Evets, amazing! I just finished reading that. I kept thinking of Joni Mitchell’s song “To aging Children” in the Peter Pan like way Ginsberg and Corso refused to grow up. And is there a sadder guy than Bill Burroughs Jr? I’ve never been a big fan of the old man – he literally did get away with murder – and this portrait only confirmed it.
And Corso never did. I was at the memorial service for Ginsberg at the Wadsworth Theatre in W LA and Corso was a guest speaker and it took all of Ann Waldman’s and several others attention to keep him calm.
RLC – socially I agree – esp. with “Cowboy Neal” (see the Dead’s song “The Other One”) at the wheel….but I truly think that Jean Louis De Kerouac was an overrated writer, perfect for nascent bohemianism but no Burroughs.
I agree about his (Buddho-)Catholicism…in fact Kerouac was a reactionary. See the old firing line thing with Buckley who assumes he’s a “liberal” and he sputs drunken Bircher stuff.
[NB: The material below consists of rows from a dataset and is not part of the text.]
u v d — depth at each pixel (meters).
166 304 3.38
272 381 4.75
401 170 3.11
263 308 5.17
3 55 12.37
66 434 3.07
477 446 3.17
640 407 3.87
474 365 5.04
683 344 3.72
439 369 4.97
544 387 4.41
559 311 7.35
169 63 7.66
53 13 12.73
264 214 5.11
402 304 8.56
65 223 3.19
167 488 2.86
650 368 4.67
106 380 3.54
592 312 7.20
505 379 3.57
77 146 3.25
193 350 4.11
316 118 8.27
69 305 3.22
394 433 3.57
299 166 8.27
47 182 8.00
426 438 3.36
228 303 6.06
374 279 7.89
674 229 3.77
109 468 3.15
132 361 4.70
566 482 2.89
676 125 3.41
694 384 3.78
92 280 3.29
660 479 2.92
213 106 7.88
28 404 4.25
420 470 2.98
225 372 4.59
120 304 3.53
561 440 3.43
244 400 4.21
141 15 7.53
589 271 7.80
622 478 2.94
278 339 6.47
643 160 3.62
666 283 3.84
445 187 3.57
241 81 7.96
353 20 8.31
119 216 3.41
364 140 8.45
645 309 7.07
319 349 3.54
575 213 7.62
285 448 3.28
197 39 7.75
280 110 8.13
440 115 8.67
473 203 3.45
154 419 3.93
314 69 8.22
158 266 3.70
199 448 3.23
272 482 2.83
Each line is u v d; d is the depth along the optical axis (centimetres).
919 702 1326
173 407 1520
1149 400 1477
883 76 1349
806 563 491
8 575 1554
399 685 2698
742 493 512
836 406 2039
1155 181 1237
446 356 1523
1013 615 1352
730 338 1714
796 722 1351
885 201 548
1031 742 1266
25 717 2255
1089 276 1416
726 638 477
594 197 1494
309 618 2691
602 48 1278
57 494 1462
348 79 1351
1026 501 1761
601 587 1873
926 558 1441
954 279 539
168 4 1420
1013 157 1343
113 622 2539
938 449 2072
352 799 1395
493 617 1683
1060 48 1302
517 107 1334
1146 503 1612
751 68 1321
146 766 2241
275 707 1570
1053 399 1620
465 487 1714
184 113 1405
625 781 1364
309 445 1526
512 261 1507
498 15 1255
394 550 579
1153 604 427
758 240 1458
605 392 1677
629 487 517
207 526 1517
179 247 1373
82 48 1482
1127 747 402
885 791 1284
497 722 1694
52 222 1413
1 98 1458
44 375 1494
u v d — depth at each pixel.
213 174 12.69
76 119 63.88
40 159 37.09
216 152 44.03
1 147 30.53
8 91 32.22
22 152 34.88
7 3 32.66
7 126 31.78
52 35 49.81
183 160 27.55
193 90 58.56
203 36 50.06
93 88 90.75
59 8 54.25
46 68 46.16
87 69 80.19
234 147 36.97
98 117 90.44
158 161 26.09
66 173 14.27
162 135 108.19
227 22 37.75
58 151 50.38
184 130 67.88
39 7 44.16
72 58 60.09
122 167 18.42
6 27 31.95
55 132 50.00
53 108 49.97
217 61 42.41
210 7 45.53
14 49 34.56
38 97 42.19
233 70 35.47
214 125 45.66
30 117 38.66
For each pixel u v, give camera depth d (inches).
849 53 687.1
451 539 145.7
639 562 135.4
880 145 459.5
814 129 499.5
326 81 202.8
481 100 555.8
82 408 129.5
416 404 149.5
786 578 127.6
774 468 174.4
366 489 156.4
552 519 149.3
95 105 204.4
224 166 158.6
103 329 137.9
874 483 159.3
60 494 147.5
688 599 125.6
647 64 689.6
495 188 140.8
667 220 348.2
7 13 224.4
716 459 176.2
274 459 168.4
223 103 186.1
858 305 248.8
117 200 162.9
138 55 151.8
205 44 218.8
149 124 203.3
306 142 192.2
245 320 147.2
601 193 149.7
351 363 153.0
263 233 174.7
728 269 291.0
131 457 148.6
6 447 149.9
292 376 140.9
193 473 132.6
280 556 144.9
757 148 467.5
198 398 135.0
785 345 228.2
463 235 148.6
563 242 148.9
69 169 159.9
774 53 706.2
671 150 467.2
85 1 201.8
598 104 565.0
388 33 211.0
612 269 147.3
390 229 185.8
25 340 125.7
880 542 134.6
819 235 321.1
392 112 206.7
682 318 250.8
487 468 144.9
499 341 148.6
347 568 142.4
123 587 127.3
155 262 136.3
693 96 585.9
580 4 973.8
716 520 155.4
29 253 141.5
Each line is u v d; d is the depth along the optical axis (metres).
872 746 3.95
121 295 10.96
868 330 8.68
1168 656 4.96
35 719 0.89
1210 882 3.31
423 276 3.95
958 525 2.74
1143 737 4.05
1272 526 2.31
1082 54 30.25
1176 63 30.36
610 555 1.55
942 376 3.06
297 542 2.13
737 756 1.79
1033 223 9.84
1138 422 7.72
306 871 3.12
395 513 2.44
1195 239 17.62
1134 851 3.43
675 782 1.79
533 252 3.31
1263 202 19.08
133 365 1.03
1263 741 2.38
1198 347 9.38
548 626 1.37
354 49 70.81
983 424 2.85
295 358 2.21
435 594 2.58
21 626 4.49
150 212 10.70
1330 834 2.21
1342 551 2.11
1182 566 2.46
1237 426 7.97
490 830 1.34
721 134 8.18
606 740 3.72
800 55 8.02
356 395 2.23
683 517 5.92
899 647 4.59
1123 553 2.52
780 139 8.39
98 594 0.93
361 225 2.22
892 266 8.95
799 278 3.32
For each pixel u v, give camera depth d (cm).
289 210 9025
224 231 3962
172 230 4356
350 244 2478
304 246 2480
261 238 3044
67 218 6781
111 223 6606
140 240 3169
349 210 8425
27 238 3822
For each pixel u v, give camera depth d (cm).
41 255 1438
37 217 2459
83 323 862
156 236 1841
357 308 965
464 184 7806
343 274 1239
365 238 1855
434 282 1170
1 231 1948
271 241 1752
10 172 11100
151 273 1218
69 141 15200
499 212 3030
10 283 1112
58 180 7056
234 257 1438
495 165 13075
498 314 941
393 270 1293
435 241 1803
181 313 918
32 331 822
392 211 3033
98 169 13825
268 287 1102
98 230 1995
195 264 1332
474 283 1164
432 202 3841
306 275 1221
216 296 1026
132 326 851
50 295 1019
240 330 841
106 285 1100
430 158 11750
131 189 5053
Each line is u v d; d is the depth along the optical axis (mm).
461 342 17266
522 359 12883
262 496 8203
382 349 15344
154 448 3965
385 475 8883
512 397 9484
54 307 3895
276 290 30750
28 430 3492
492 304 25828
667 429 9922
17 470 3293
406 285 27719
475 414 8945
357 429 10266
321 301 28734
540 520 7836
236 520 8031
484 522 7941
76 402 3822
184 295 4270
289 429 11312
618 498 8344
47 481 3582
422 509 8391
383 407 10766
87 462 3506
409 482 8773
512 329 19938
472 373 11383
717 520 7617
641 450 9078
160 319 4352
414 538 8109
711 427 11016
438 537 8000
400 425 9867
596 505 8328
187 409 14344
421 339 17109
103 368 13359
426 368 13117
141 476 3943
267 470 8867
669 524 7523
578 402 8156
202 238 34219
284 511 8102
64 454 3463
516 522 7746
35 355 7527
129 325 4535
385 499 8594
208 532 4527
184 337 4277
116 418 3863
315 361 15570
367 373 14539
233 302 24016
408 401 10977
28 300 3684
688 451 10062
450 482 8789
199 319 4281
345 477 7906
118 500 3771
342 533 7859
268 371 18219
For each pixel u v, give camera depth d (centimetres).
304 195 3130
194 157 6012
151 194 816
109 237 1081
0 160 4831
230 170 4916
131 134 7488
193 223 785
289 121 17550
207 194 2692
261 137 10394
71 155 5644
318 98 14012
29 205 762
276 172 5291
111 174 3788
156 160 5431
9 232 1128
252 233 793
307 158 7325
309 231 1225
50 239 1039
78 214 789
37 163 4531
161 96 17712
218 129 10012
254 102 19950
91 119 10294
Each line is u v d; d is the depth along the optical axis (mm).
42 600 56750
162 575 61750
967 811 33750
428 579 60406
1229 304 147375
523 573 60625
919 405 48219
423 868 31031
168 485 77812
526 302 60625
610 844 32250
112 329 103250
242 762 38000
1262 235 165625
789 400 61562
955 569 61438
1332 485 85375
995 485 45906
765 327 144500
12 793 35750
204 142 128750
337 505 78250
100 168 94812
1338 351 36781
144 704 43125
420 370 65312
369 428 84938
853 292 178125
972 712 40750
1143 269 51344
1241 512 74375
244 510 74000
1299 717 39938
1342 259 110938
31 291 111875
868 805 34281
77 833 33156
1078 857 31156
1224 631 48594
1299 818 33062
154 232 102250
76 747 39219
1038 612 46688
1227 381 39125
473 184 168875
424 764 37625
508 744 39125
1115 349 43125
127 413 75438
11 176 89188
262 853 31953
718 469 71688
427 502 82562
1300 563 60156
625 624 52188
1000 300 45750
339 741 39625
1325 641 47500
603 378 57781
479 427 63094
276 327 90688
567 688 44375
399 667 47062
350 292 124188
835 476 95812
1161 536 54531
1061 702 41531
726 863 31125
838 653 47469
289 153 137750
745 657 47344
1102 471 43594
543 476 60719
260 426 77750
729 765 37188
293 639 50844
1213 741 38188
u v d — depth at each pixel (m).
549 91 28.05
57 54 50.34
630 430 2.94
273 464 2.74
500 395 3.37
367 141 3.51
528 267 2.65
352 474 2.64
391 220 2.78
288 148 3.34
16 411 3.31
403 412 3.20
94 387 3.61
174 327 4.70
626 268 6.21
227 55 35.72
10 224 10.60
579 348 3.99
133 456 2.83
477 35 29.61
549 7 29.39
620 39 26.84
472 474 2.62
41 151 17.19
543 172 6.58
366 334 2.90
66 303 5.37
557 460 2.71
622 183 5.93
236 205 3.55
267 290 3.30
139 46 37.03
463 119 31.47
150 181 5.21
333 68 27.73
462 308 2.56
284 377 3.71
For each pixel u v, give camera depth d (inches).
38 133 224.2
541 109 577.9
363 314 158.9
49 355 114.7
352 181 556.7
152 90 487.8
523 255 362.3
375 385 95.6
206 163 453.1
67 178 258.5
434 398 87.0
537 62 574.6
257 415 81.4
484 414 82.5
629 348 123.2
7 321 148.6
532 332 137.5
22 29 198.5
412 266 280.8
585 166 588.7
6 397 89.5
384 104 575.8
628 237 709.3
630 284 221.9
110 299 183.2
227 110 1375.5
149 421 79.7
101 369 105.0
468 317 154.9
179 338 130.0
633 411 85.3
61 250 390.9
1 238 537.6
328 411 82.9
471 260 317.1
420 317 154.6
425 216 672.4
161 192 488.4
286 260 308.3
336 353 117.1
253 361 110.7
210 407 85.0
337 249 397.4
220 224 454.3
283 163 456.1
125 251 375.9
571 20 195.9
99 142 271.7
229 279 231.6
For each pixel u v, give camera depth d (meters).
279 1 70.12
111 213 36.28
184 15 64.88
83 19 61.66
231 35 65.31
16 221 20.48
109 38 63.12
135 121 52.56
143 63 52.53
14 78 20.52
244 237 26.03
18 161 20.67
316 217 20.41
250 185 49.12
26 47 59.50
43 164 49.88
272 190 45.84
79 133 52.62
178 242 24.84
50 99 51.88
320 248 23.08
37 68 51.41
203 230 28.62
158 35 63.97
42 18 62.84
When Timothy Leary gave him and other beats LSD at a gathering soon after the release of Manchurian Candidate, Kerouac thought he was being brainwashed by communists – particularly Ginsberg.
I can’t deny that Kerouac – I’ve read all his stuff – had a profound influencce on me. At the same time, I don’t think that he had anything profound to say in the long run, aside from On the Road.
I had a 29 second conversation once with Corso after one of his readings. A fetching damsel happened to walk by and he just melted away, never realizing that I still had several compelling points to make.
Of course for the Dead Neal was the bus driver for Ken Kesey and his Merry Pranksters. I really wonder how many of those folks actually read “On the Road”? Kerouac was also an alcoholic – a pretty common condition among American writers (see Faulkner, Fitzgerald, O’Hara etc.). As I said a pretty sad life.
No he was not a hippie. Didn’t like them. Remember his crowd was composed on Ivy League dropouts who actually did read.
I assume everyone here has read “The Electric Kool Aid Acid Test”. I lost my copy and its next to impossible to find these days. But I know a lot of people who consider it to be a pack of lies from begining to end.
Still – it didn’t hurt Tom Wolfe none
I think On the Road will last for a long time as a young adult classic. I re-read it a few years back and was surprised that it still resonated in a lot of places and almost never made me wince. As for Burroughs, he may be ghoulishly funny in spots, but I can’t say I’ve ever been moved to re-read him. Are you sure you’re not grading these guys on their politics?
I used to like Tom Wolfe when he wrote non-fiction, esp the Electric Kool Aid Acid Test. He seemed almost human in those days. There was some generosity in his writing and the people in his books seemed almost human too, unlike his fictional characters. They appear to be drawn up to prove some kind of Hobbesian polemical point. And all the wit has turned rancid.
Enough said. I read that far and it not only made my point but told me everything I need to know about the way you think.
I also know how many conservatives think, because I grew up among them…and it ain’t all the struff of your remarkably rotten Rovian Republican Party or your Wingnut Webbie friends by a long shot. The notion that you know the first thing about liberalism is belied by the big tag on your website, something to the effect of how easy it is to take down liberal ideas. Coming from you and Woody, that’s just laughable.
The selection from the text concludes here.